» What is being asked: From the notes on testing the CUDA crate on a Mac, copy word for word the passage starting at "There's no path" and ending at "self-hosted Linux box.".

» Extract:
━━━

2. **`cargo test -p rlx-cuda --release`** — runs the basic tests. Each
test checks `is_available()` first; on Mac that returns false (the
libcuda load fails inside cudarc and we catch the panic), so
tests no-op cleanly.
3. **`./rlx-cuda/check-compile.sh`** — builds the crate inside an
`nvidia/cuda:12.6.0-devel-ubuntu22.04` Docker image. Validates that
our CUDA C++ sources compile against a real NVRTC + that cudarc
links against the real libcuda. Apple Silicon runs the amd64 image
under qemu emulation; takes a few minutes on first build, much
faster on cache hits.
There's no path to actually *run* CUDA kernels on Mac — Apple Silicon
has no NVIDIA GPU, and Docker Desktop's VM has no GPU passthrough even
when running on a hypothetical Intel Mac with NVIDIA hardware. For
benchmarks: use a cloud GPU (vast.ai, Lambda Labs, RunPod) or a
self-hosted Linux box.

━━━

» Supplied information:

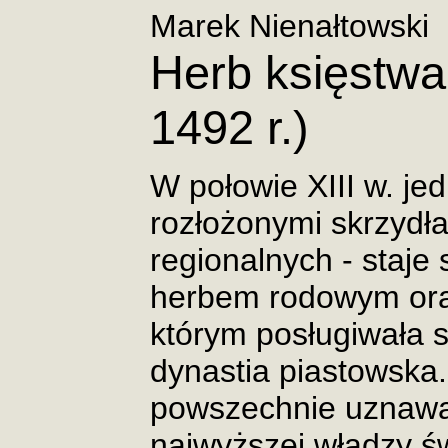
Marek Nienałtowski
Herb księstwa
1492 r.)
W połowie XIII w. je
rozłożonymi skrzydł
regionalnych - staje
herbem rodowym ora
którym posługiwała s
dynastia piastowska.
powszechnie uznaw
najwyższej władzy św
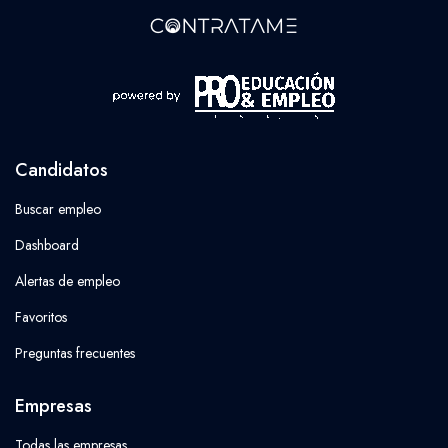
Candidatos
Buscar empleo
Dashboard
Alertas de empleo
Favoritos
Preguntas frecuentes
Empresas
Todas las empresas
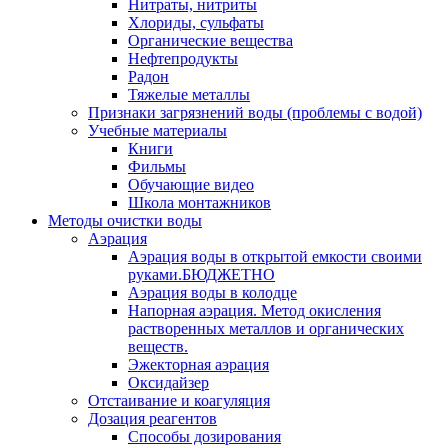
Нитраты, нитриты
Хлориды, сульфаты
Органические вещества
Нефтепродукты
Радон
Тяжелые металлы
Признаки загрязнений воды (проблемы с водой)
Учебные материалы
Книги
Фильмы
Обучающие видео
Школа монтажников
Методы очистки воды
Аэрация
Аэрация воды в открытой емкости своими
руками.БЮДЖЕТНО
Аэрация воды в колодце
Напорная аэрация. Метод окисления
растворенных металлов и органических
веществ.
Эжекторная аэрация
Оксидайзер
Отстаивание и коагуляция
Дозация реагентов
Способы дозирования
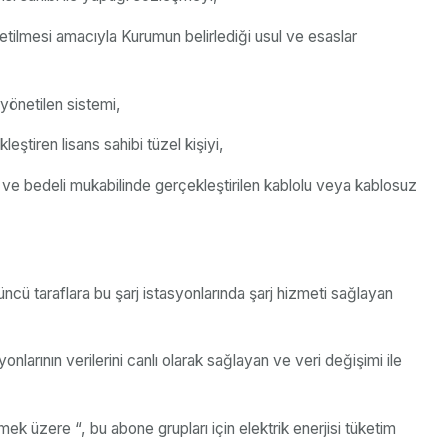
letilmesi amacıyla Kurumun belirlediği usul ve esaslar
 yönetilen sistemi,
leştiren lisans sahibi tüzel kişiyi,
a ve bedeli mukabilinde gerçekleştirilen kablolu veya kablosuz
üncü taraflara bu şarj istasyonlarında şarj hizmeti sağlayan
nlarının verilerini canlı olarak sağlayan ve veri değişimi ile
 üzere “, bu abone grupları için elektrik enerjisi tüketim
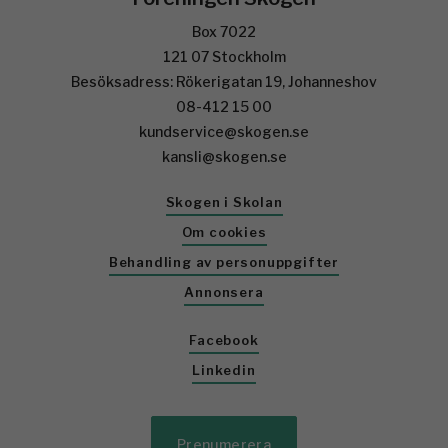
Box 7022
121 07 Stockholm
Besöksadress: Rökerigatan 19, Johanneshov
08-412 15 00
kundservice@skogen.se
kansli@skogen.se
Skogen i Skolan
Om cookies
Behandling av personuppgifter
Annonsera
Facebook
Linkedin
Prenumerera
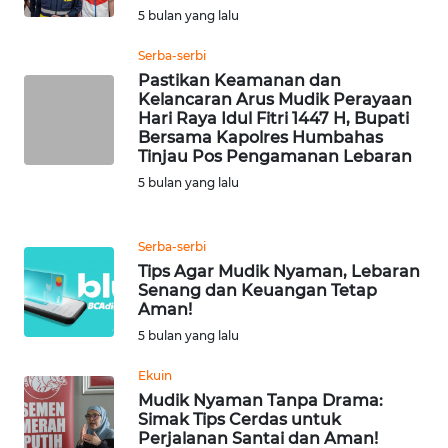
5 bulan yang lalu
WN
Serba-serbi
SERAMBI
Pastikan Keamanan dan
Kelancaran Arus Mudik Perayaan
Hari Raya Idul Fitri 1447 H, Bupati
WN
Bersama Kapolres Humbahas
JAMBI
Tinjau Pos Pengamanan Lebaran
5 bulan yang lalu
WN
SULTRA
Serba-serbi
Tips Agar Mudik Nyaman, Lebaran
WN
Senang dan Keuangan Tetap
NTB
Aman!
5 bulan yang lalu
WN
SULTENG
Ekuin
Mudik Nyaman Tanpa Drama:
Simak Tips Cerdas untuk
WN
Perjalanan Santai dan Aman!
SULBAR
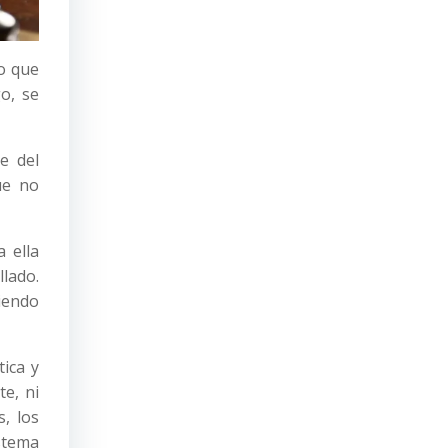
no que
go, se
e del
ue no
 ella
lado.
giendo
tica y
e, ni
s, los
istema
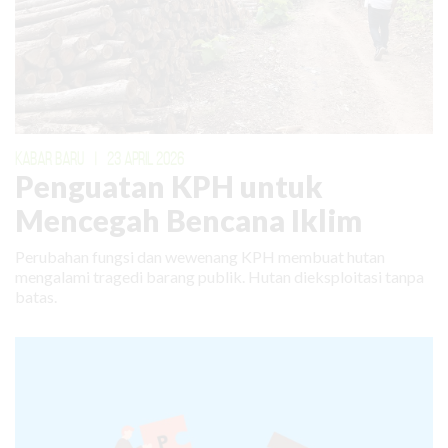
KABAR BARU
|
23 APRIL 2026
Penguatan KPH untuk
Mencegah Bencana Iklim
Perubahan fungsi dan wewenang KPH membuat hutan
mengalami tragedi barang publik. Hutan dieksploitasi tanpa
batas.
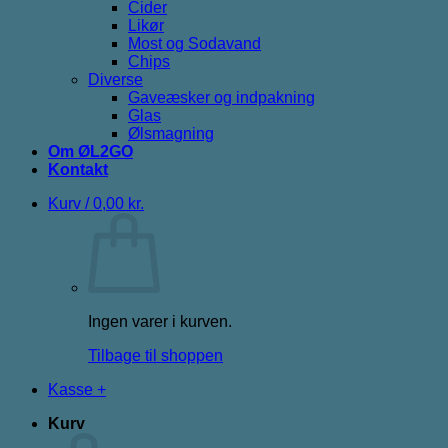
Cider
Likør
Most og Sodavand
Chips
Diverse
Gaveæsker og indpakning
Glas
Ølsmagning
Om ØL2GO
Kontakt
Kurv /
0,00
kr.
Ingen varer i kurven.
Tilbage til shoppen
Kasse
+
Kurv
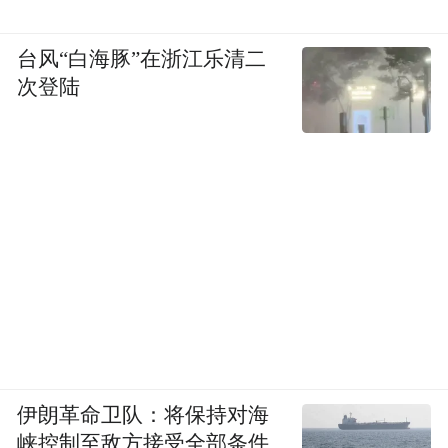
台风“白海豚”在浙江乐清二
次登陆
伊朗革命卫队：将保持对海
峡控制至敌方接受全部条件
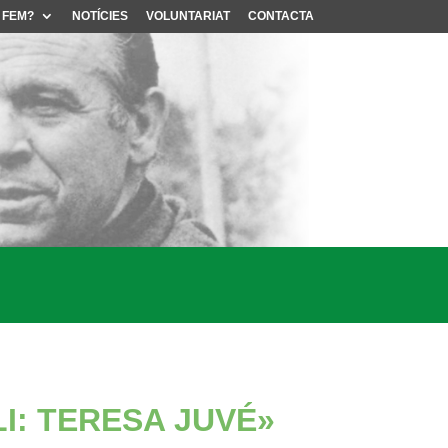
 FEM?
NOTÍCIES
VOLUNTARIAT
CONTACTA
I: TERESA JUVÉ»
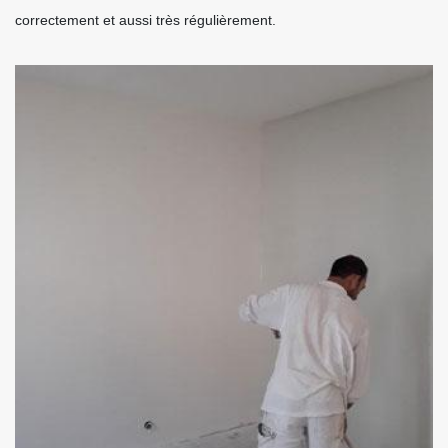
correctement et aussi très régulièrement.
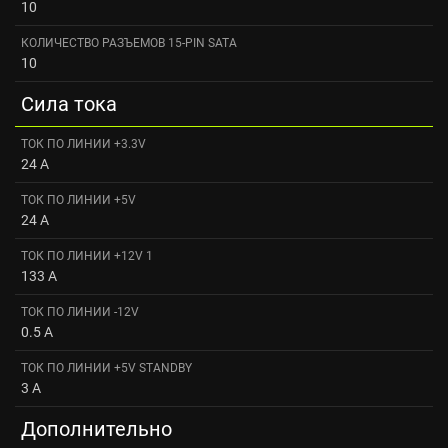
10
КОЛИЧЕСТВО РАЗЪЕМОВ 15-PIN SATA
10
Сила тока
ТОК ПО ЛИНИИ +3.3V
24 A
ТОК ПО ЛИНИИ +5V
24 A
ТОК ПО ЛИНИИ +12V 1
133 A
ТОК ПО ЛИНИИ -12V
0.5 A
ТОК ПО ЛИНИИ +5V STANDBY
3 A
Дополнительно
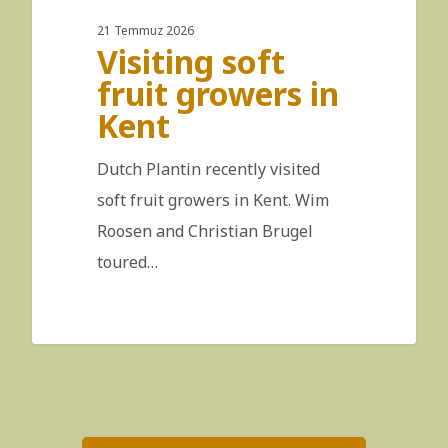
21 Temmuz 2026
Visiting soft
fruit growers in
Kent
Dutch Plantin recently visited
soft fruit growers in Kent. Wim
Roosen and Christian Brugel
toured…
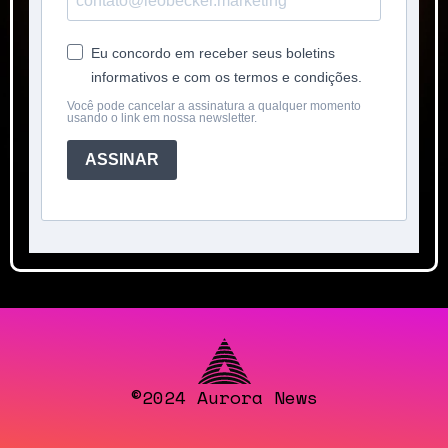
Eu concordo em receber seus boletins
informativos e com os termos e condições.
Você pode cancelar a assinatura a qualquer momento
usando o link em nossa newsletter.
ASSINAR
©
2024 Aurora News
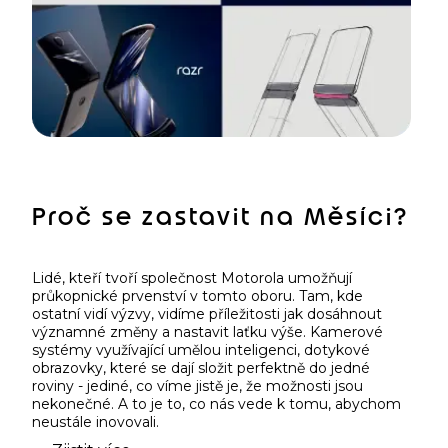
Proč se zastavit na Měsíci?
Lidé, kteří tvoří společnost Motorola umožňují
průkopnické prvenství v tomto oboru. Tam, kde
ostatní vidí výzvy, vidíme příležitosti jak dosáhnout
významné změny a nastavit laťku výše. Kamerové
systémy využívající umělou inteligenci, dotykové
obrazovky, které se dají složit perfektně do jedné
roviny - jediné, co víme jistě je, že možnosti jsou
nekonečné. A to je to, co nás vede k tomu, abychom
neustále inovovali.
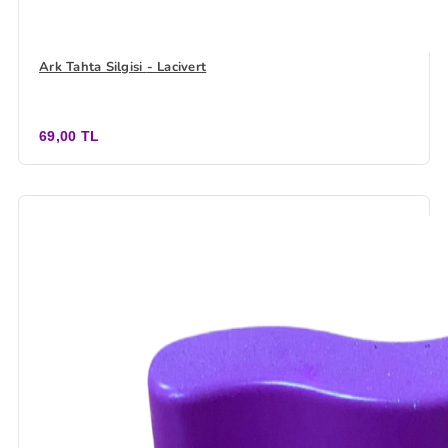
Ark Tahta Silgisi - Lacivert
69,00 TL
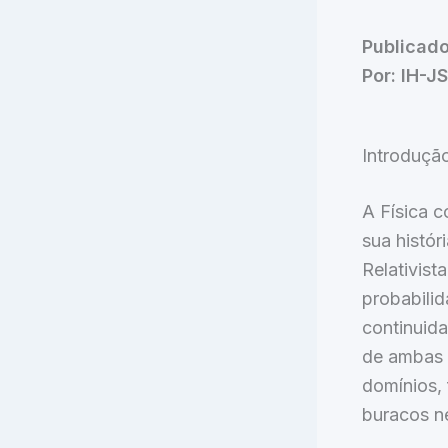
Publicado
Por: IH-J
Introduçã
A Física 
sua histór
Relativist
probabili
continuid
de ambas 
domínios,
buracos ne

━━━

» Problem solution:
There's no path to actually *run* CUDA kernels on Mac — Apple Silicon
has no NVIDIA GPU, and Docker Desktop's VM has no GPU passthrough even
when running on a hypothetical Intel Mac with NVIDIA hardware. For
benchmarks: use a cloud GPU (vast.ai, Lambda Labs, RunPod) or a
self-hosted Linux box.